The filing describes Auto Callable Contingent Interest Notes issued by JPMorgan Chase Financial Company LLC and guaranteed by JPMorgan Chase & Co. These structured notes are linked to the Class A common stock of Vertiv Holdings Co, have a scheduled maturity on June 17, 2027, are issued in $1,000 denominations, and total $250,000 in aggregate principal.
How do the contingent interest payments on the Vertiv-linked AMJB notes work?
The notes offer a 16.75% per annum Contingent Interest Rate, paying $13.9583 per $1,000 each month if Vertiv’s closing share price on the relevant review date is at or above the Interest Barrier of 60% of the initial value ($96.762). If that condition is not met, no coupon is paid for that month, but unpaid coupons can be paid later if a future review date closes at or above the barrier.
When can the JPMorgan Chase Financial Vertiv notes be automatically called?
The notes are automatically called on any review date other than the first, second and final ones if Vertiv’s closing share price is at least the Initial Value of $161.27. The earliest possible automatic call date is based on the March 12, 2026 review date. Upon an automatic call, holders receive $1,000 per note plus the applicable contingent interest and any previously unpaid contingent interest, and no further payments are made.
How can investors in the Vertiv-linked AMJB notes lose principal at maturity?
If the notes are not called and the Final Value of Vertiv stock on the June 14, 2027 review date is below the Trigger Value of 50% of the initial value ($80.635), the maturity payment per $1,000 note is calculated as $1,000 + ($1,000 × Stock Return). This means losses match the percentage decline in Vertiv from the initial value, so holders can lose more than 50% and up to all of their principal.

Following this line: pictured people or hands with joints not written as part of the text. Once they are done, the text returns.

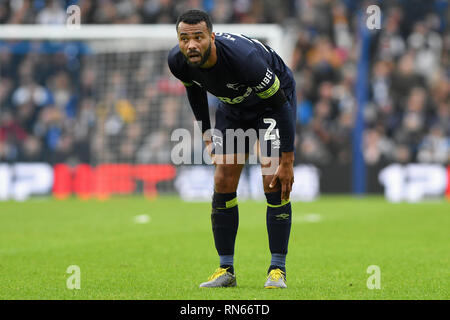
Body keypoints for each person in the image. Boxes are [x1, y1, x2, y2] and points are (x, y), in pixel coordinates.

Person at [168, 9, 296, 289]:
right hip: (235, 106)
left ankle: (277, 269)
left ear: (211, 37)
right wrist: (205, 132)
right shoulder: (178, 62)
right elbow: (194, 90)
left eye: (198, 38)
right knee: (223, 178)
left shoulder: (244, 60)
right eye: (184, 38)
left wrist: (287, 160)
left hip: (271, 105)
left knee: (272, 178)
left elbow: (281, 105)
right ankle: (226, 269)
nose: (191, 45)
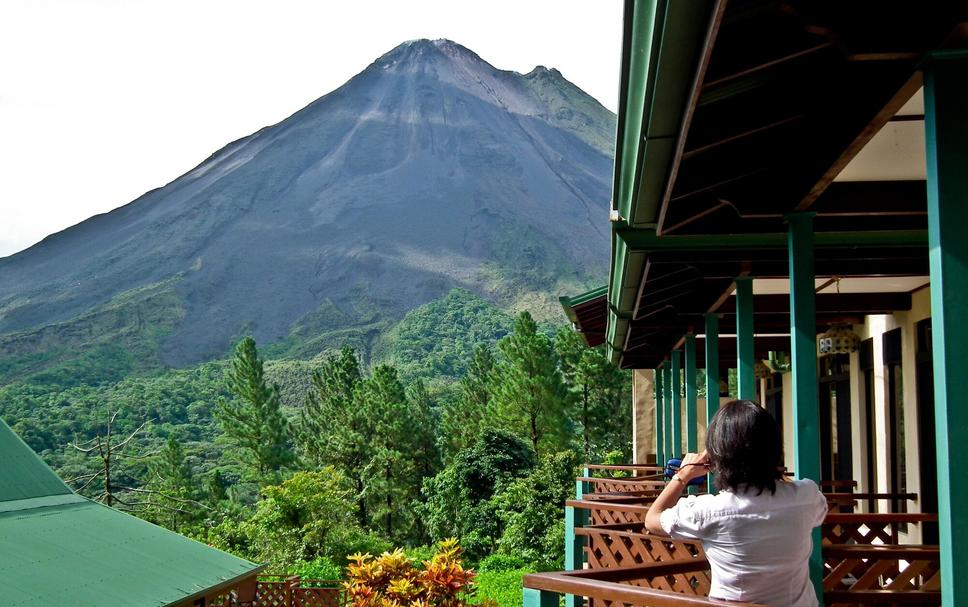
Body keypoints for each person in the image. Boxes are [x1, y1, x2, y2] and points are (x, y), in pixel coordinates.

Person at [645, 400, 827, 607]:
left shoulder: (707, 511)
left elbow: (651, 520)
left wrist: (683, 476)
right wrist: (770, 468)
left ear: (717, 456)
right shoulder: (806, 496)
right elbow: (809, 506)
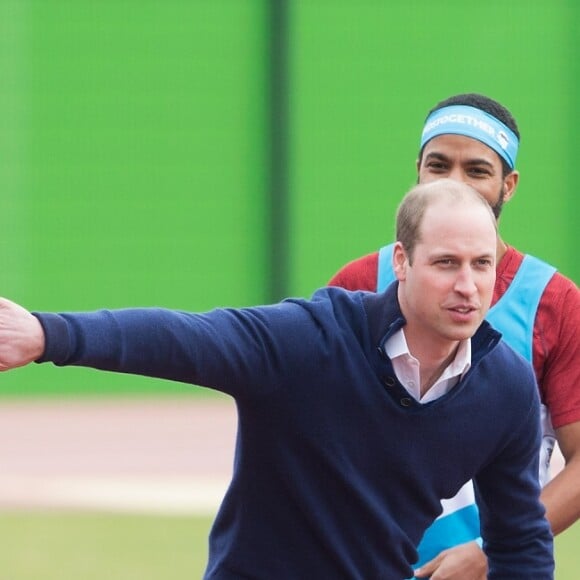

What key risks are highlighted for holders of JPMorgan Chase Financial (AMJB) Vertiv notes?
Key risks include no guarantee of interest, potential loss of a significant portion or all principal if Vertiv falls below the Trigger Value, and the credit risk of both JPMorgan Chase Financial and JPMorgan Chase & Co. The notes are unsecured, not FDIC insured, not listed on any exchange, and their estimated value at pricing ($946 per $1,000) is lower than the issue price due to embedded fees and hedging costs.
What tax treatment does the filing describe for the Vertiv-linked notes?
The issuer intends to treat the notes for U.S. federal income tax purposes as prepaid forward contracts with associated contingent coupons, with Contingent Interest Payments taxed as ordinary income, based on advice from special tax counsel. For Non-U.S. Holders, a 30% withholding on contingent interest is expected absent a treaty reduction, and the filing discusses potential implications of Section 871(m), noting that counsel believes it should not apply to these notes.